*** Opening of INFORMATION ***
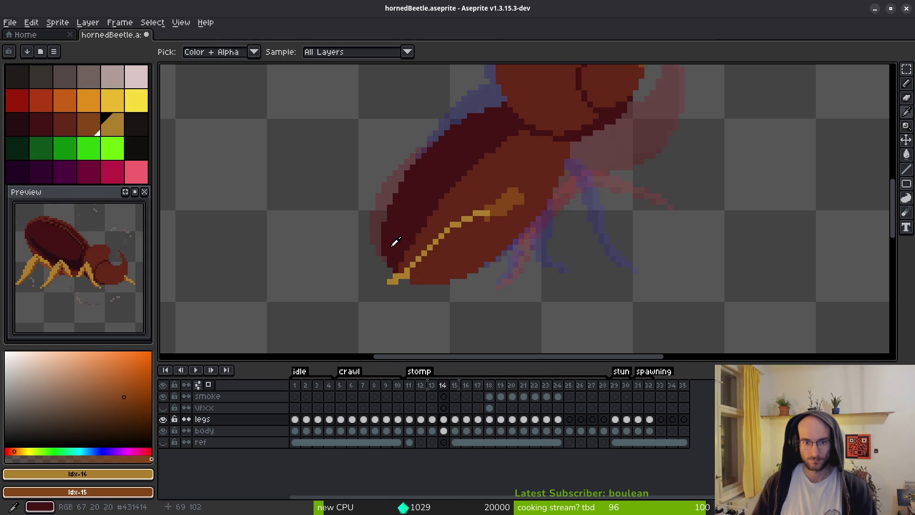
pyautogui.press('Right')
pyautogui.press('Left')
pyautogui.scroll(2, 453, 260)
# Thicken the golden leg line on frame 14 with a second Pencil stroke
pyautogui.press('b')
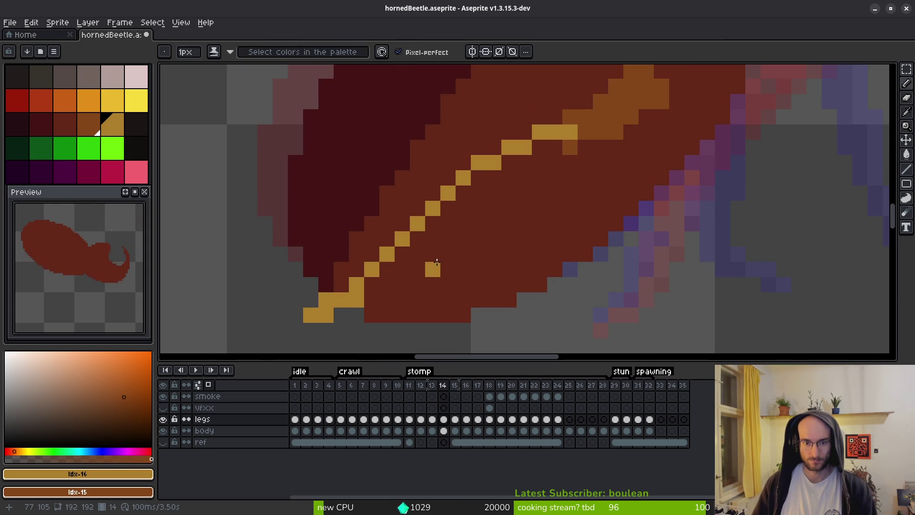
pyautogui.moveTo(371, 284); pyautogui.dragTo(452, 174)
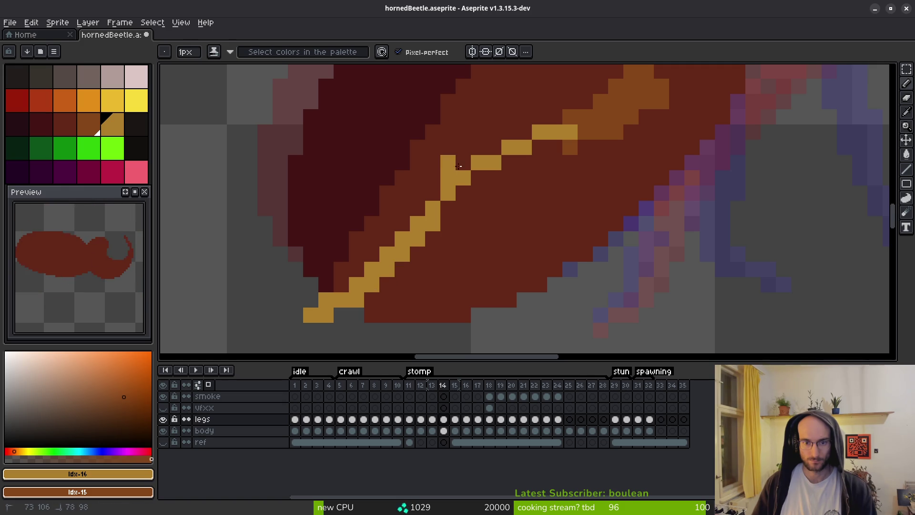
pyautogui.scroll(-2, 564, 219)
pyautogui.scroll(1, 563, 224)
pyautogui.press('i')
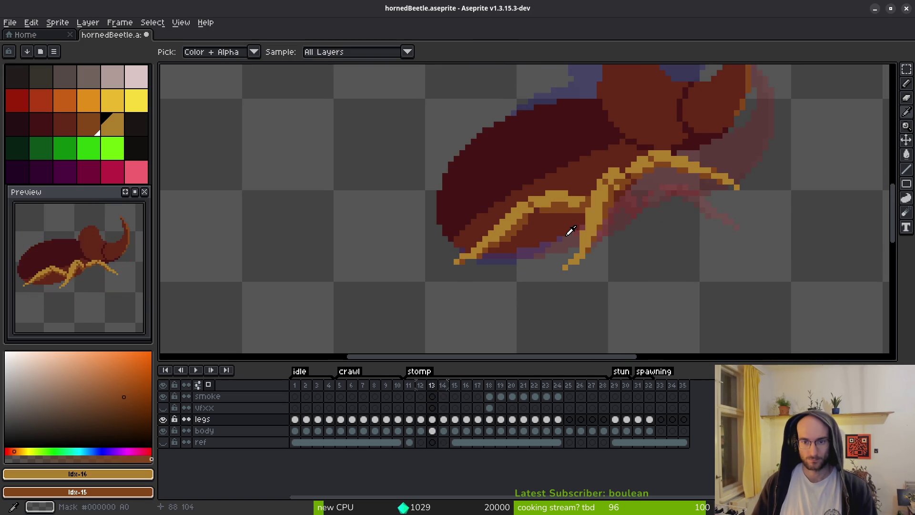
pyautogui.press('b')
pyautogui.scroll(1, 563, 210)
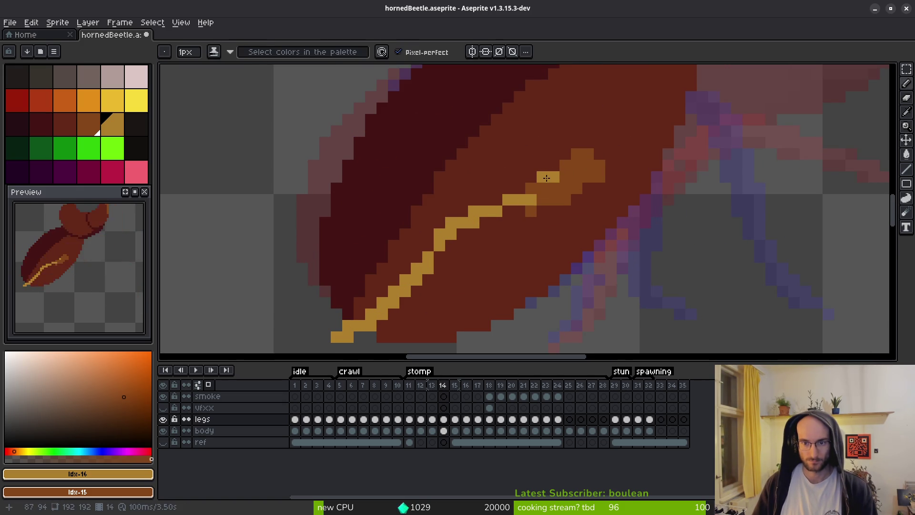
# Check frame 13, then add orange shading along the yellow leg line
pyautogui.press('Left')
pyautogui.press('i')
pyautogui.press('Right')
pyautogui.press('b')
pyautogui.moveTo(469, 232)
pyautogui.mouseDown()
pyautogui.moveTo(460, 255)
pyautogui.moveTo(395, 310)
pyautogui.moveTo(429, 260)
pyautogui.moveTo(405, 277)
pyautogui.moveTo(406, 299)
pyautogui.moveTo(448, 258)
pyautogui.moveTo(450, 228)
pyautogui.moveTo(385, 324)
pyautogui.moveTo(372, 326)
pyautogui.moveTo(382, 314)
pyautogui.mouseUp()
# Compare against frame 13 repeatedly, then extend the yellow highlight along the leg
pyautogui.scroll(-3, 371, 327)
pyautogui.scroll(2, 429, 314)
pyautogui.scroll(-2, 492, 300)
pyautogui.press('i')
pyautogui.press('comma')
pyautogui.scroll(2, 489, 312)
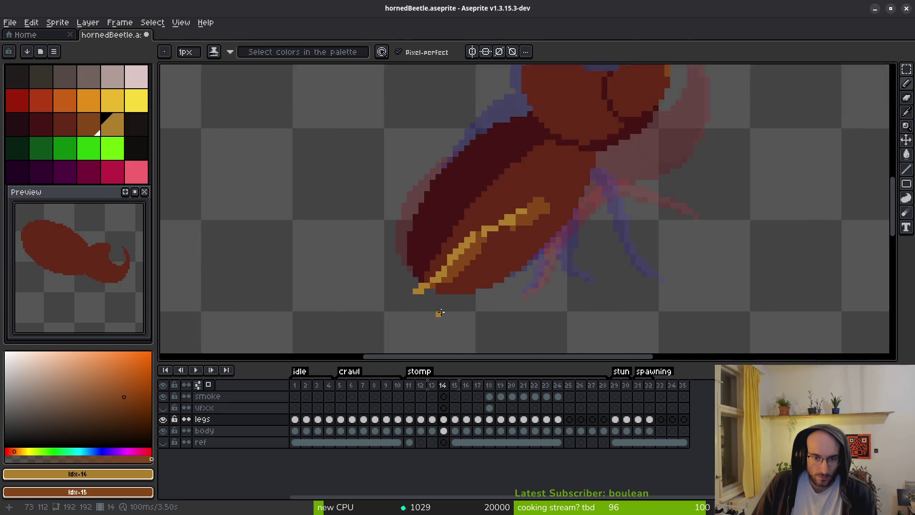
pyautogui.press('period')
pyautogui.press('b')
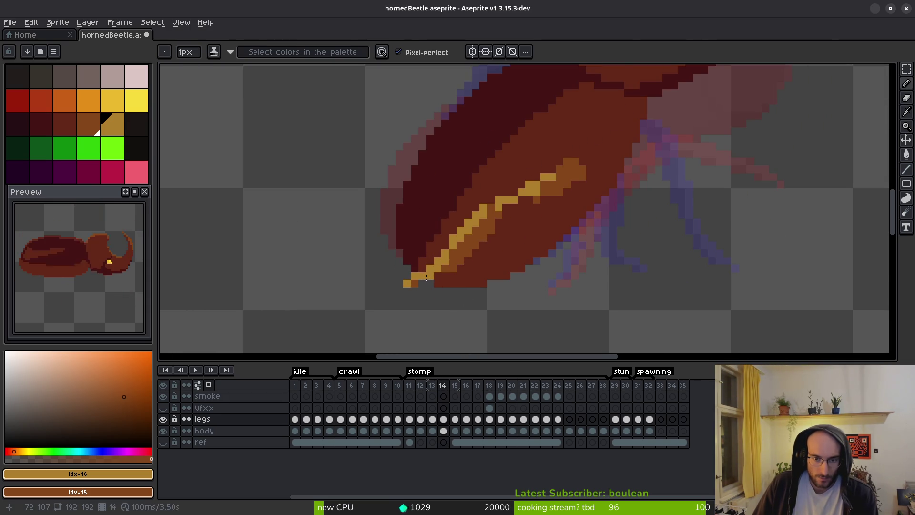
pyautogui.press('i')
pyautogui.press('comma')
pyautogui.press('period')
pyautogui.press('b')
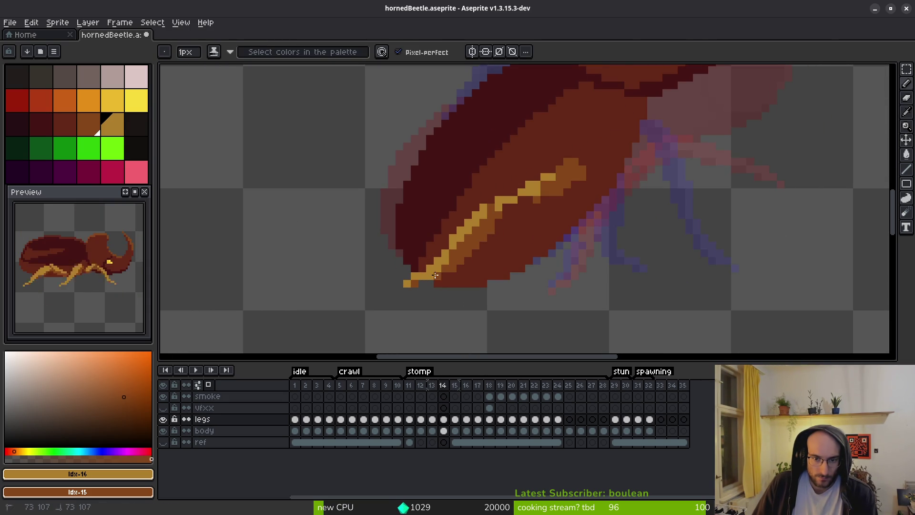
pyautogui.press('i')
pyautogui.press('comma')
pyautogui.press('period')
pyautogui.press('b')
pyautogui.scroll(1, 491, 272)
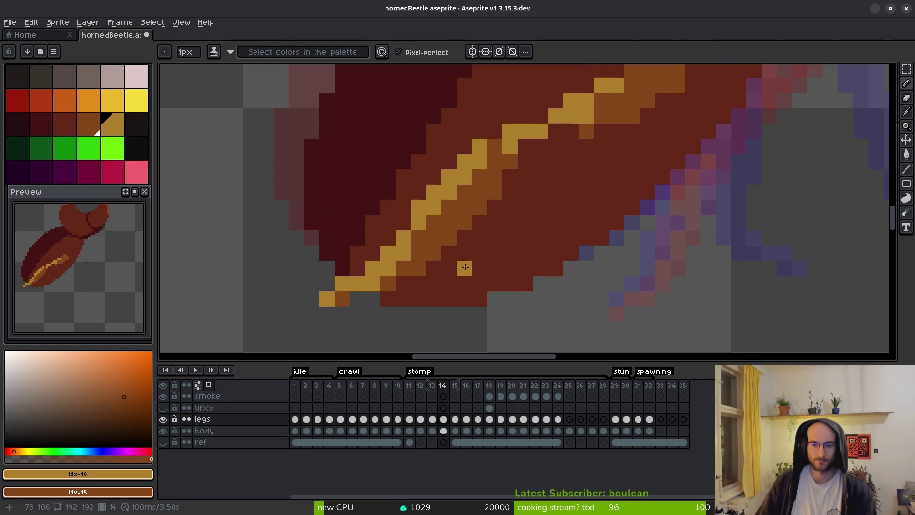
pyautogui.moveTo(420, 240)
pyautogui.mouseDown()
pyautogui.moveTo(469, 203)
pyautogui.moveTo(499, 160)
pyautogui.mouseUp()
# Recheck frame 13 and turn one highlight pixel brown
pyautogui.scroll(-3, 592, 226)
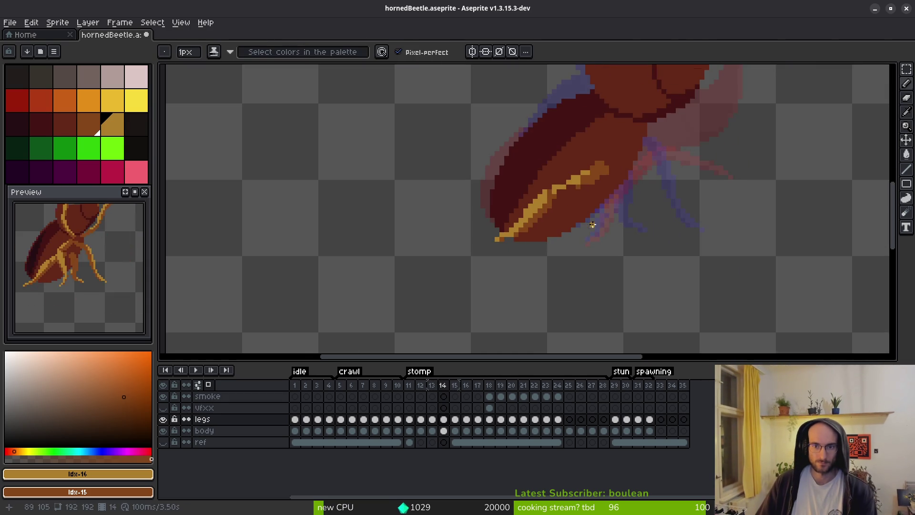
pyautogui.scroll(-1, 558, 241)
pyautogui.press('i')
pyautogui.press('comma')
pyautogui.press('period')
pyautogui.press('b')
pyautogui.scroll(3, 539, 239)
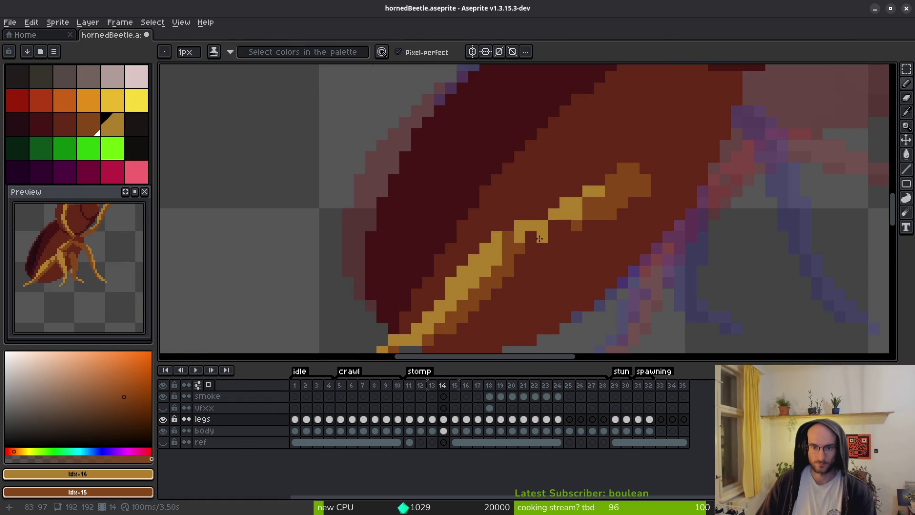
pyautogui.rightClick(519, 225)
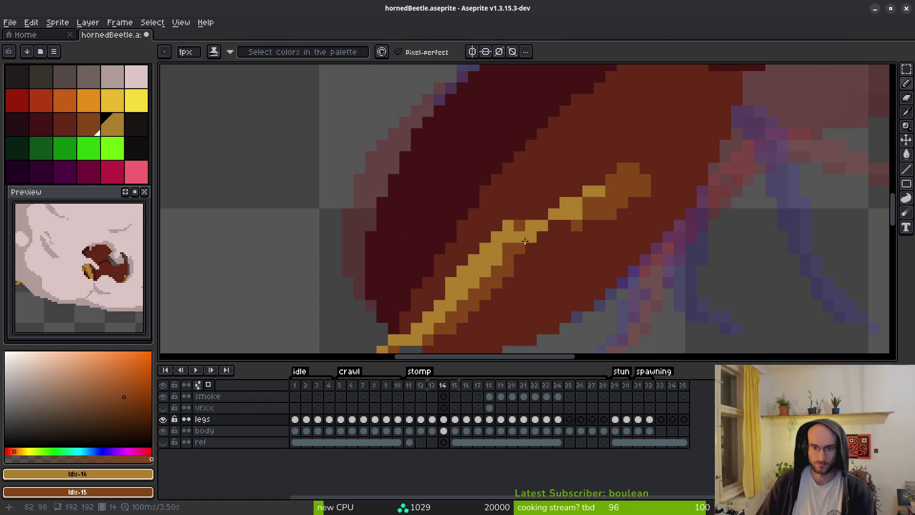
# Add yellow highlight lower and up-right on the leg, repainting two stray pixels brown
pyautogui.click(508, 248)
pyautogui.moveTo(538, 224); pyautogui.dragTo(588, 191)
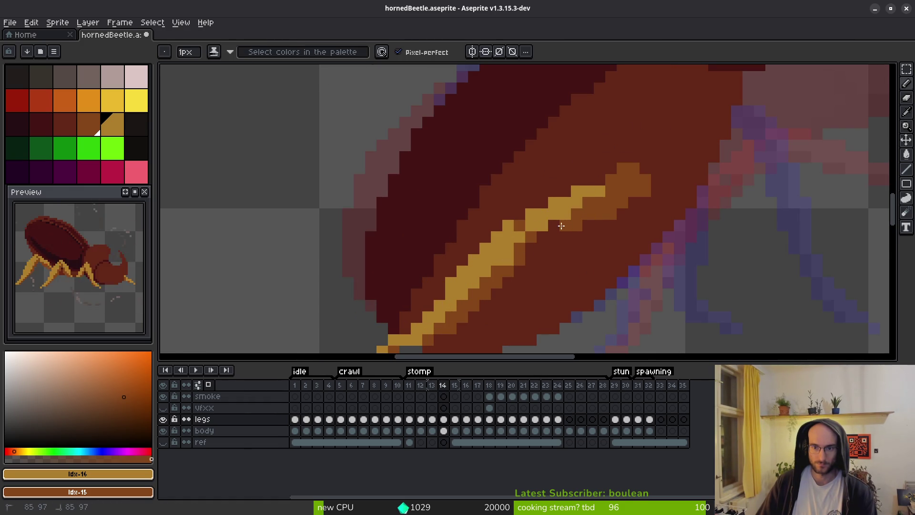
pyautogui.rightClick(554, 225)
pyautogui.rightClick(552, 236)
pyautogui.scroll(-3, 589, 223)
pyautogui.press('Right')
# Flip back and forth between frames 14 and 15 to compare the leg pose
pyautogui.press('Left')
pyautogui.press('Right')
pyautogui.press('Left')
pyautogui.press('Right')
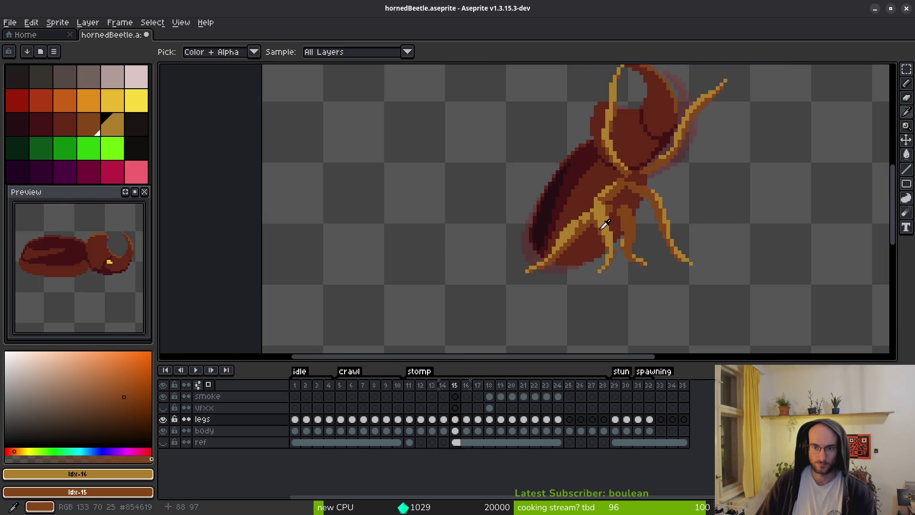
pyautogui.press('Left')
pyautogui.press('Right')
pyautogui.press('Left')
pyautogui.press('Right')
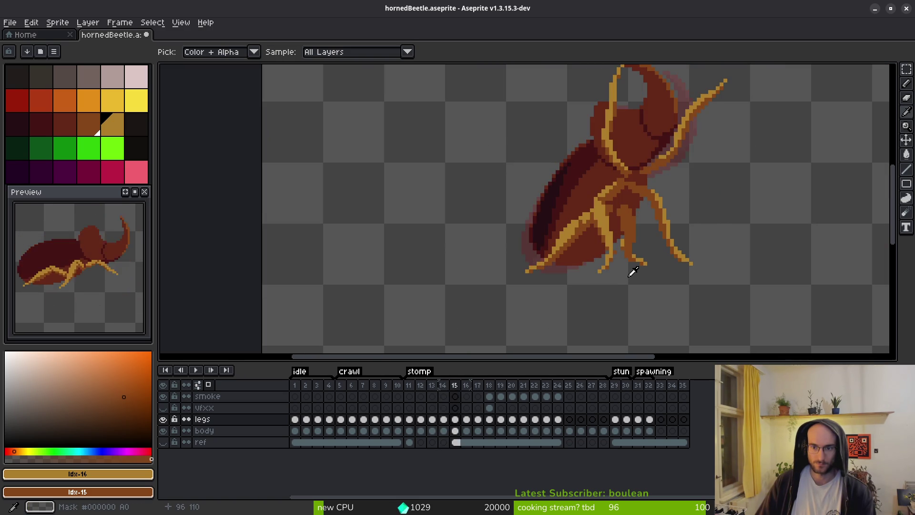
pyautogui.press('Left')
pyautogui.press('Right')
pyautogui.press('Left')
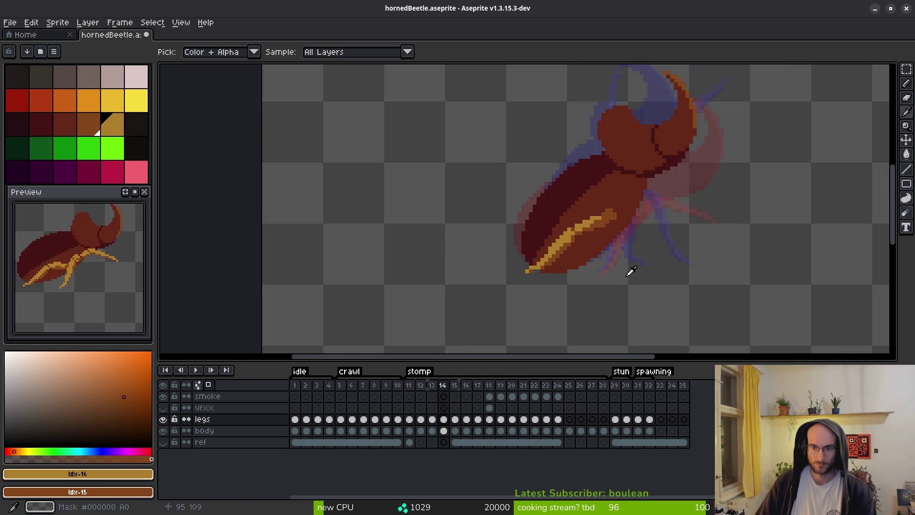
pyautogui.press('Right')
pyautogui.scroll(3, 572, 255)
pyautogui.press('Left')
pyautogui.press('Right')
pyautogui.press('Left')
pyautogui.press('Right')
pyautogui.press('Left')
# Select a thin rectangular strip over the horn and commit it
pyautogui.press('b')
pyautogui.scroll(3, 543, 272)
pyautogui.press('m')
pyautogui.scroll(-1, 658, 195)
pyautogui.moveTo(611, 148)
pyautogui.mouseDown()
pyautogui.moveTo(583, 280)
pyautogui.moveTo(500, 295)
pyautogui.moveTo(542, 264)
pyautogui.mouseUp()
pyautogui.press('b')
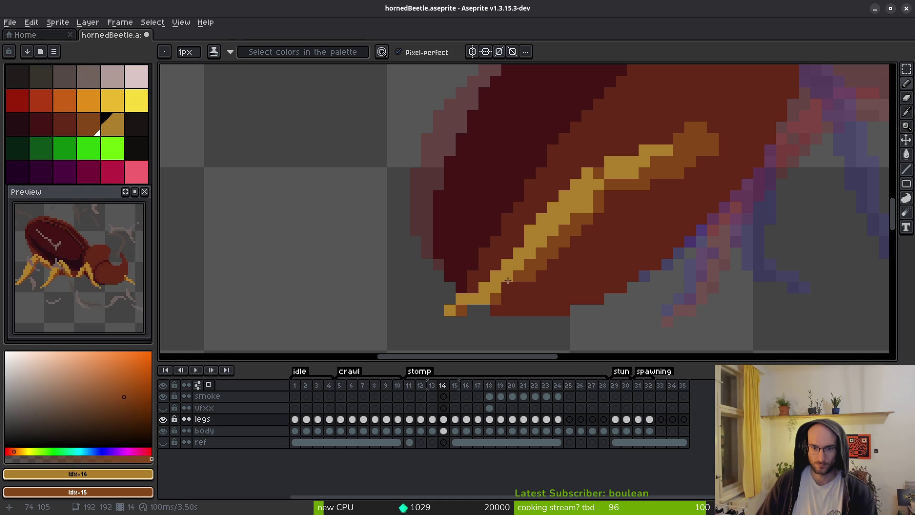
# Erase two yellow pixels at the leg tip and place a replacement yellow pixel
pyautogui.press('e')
*** Close of INFORMATION ***
- _YOUR ASSIGNMENT_
Could you return all lines from the records that include the word "brown"?

- _RESULT FOR THIS EXERCISE_
# Recheck frame 13 and turn one highlight pixel brown
# Add yellow highlight lower and up-right on the leg, repainting two stray pixels brown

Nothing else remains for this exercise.